In the entries below, find the lines that contain the word "Press" and copy them.

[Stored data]
• • •
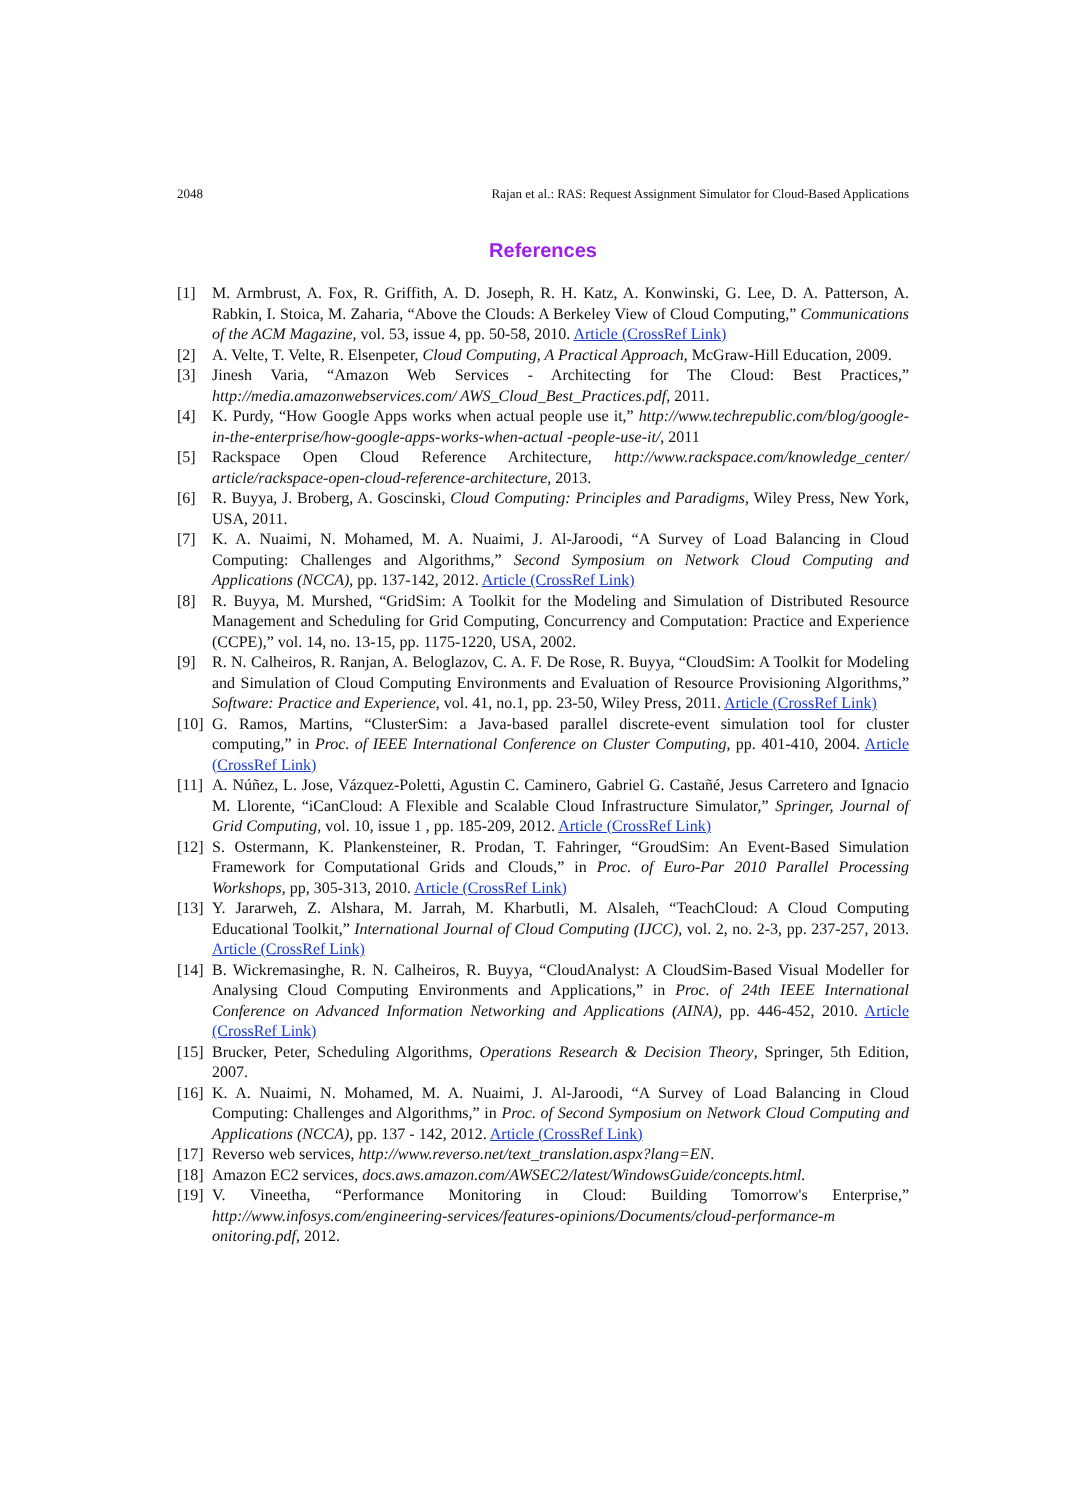2048 Rajan et al.: RAS: Request Assignment Simulator for Cloud-Based Applications
References
[1] M. Armbrust, A. Fox, R. Griffith, A. D. Joseph, R. H. Katz, A. Konwinski, G. Lee, D. A. Patterson, A. Rabkin, I. Stoica, M. Zaharia, “Above the Clouds: A Berkeley View of Cloud Computing,” Communications of the ACM Magazine, vol. 53, issue 4, pp. 50-58, 2010. Article (CrossRef Link)
[2] A. Velte, T. Velte, R. Elsenpeter, Cloud Computing, A Practical Approach, McGraw-Hill Education, 2009.
[3] Jinesh Varia, “Amazon Web Services - Architecting for The Cloud: Best Practices,” http://media.amazonwebservices.com/ AWS_Cloud_Best_Practices.pdf, 2011.
[4] K. Purdy, “How Google Apps works when actual people use it,” http://www.techrepublic.com/blog/google-in-the-enterprise/how-google-apps-works-when-actual -people-use-it/, 2011
[5] Rackspace Open Cloud Reference Architecture, http://www.rackspace.com/knowledge_center/ article/rackspace-open-cloud-reference-architecture, 2013.
[6] R. Buyya, J. Broberg, A. Goscinski, Cloud Computing: Principles and Paradigms, Wiley Press, New York, USA, 2011.
[7] K. A. Nuaimi, N. Mohamed, M. A. Nuaimi, J. Al-Jaroodi, “A Survey of Load Balancing in Cloud Computing: Challenges and Algorithms,” Second Symposium on Network Cloud Computing and Applications (NCCA), pp. 137-142, 2012. Article (CrossRef Link)
[8] R. Buyya, M. Murshed, “GridSim: A Toolkit for the Modeling and Simulation of Distributed Resource Management and Scheduling for Grid Computing, Concurrency and Computation: Practice and Experience (CCPE),” vol. 14, no. 13-15, pp. 1175-1220, USA, 2002.
[9] R. N. Calheiros, R. Ranjan, A. Beloglazov, C. A. F. De Rose, R. Buyya, “CloudSim: A Toolkit for Modeling and Simulation of Cloud Computing Environments and Evaluation of Resource Provisioning Algorithms,” Software: Practice and Experience, vol. 41, no.1, pp. 23-50, Wiley Press, 2011. Article (CrossRef Link)
[10] G. Ramos, Martins, “ClusterSim: a Java-based parallel discrete-event simulation tool for cluster computing,” in Proc. of IEEE International Conference on Cluster Computing, pp. 401-410, 2004. Article (CrossRef Link)
[11] A. Núñez, L. Jose, Vázquez-Poletti, Agustin C. Caminero, Gabriel G. Castañé, Jesus Carretero and Ignacio M. Llorente, “iCanCloud: A Flexible and Scalable Cloud Infrastructure Simulator,” Springer, Journal of Grid Computing, vol. 10, issue 1 , pp. 185-209, 2012. Article (CrossRef Link)
[12] S. Ostermann, K. Plankensteiner, R. Prodan, T. Fahringer, “GroudSim: An Event-Based Simulation Framework for Computational Grids and Clouds,” in Proc. of Euro-Par 2010 Parallel Processing Workshops, pp, 305-313, 2010. Article (CrossRef Link)
[13] Y. Jararweh, Z. Alshara, M. Jarrah, M. Kharbutli, M. Alsaleh, “TeachCloud: A Cloud Computing Educational Toolkit,” International Journal of Cloud Computing (IJCC), vol. 2, no. 2-3, pp. 237-257, 2013. Article (CrossRef Link)
[14] B. Wickremasinghe, R. N. Calheiros, R. Buyya, “CloudAnalyst: A CloudSim-Based Visual Modeller for Analysing Cloud Computing Environments and Applications,” in Proc. of 24th IEEE International Conference on Advanced Information Networking and Applications (AINA), pp. 446-452, 2010. Article (CrossRef Link)
[15] Brucker, Peter, Scheduling Algorithms, Operations Research & Decision Theory, Springer, 5th Edition, 2007.
[16] K. A. Nuaimi, N. Mohamed, M. A. Nuaimi, J. Al-Jaroodi, “A Survey of Load Balancing in Cloud Computing: Challenges and Algorithms,” in Proc. of Second Symposium on Network Cloud Computing and Applications (NCCA), pp. 137 - 142, 2012. Article (CrossRef Link)
[17] Reverso web services, http://www.reverso.net/text_translation.aspx?lang=EN.
[18] Amazon EC2 services, docs.aws.amazon.com/AWSEC2/latest/WindowsGuide/concepts.html.
[19] V. Vineetha, “Performance Monitoring in Cloud: Building Tomorrow's Enterprise,” http://www.infosys.com/engineering-services/features-opinions/Documents/cloud-performance-m onitoring.pdf, 2012.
• • •
• WRITTEN RESPONSE:
[6] R. Buyya, J. Broberg, A. Goscinski, Cloud Computing: Principles and Paradigms, Wiley Press, New York, USA, 2011.
[9] R. N. Calheiros, R. Ranjan, A. Beloglazov, C. A. F. De Rose, R. Buyya, “CloudSim: A Toolkit for Modeling and Simulation of Cloud Computing Environments and Evaluation of Resource Provisioning Algorithms,” Software: Practice and Experience, vol. 41, no.1, pp. 23-50, Wiley Press, 2011. Article (CrossRef Link)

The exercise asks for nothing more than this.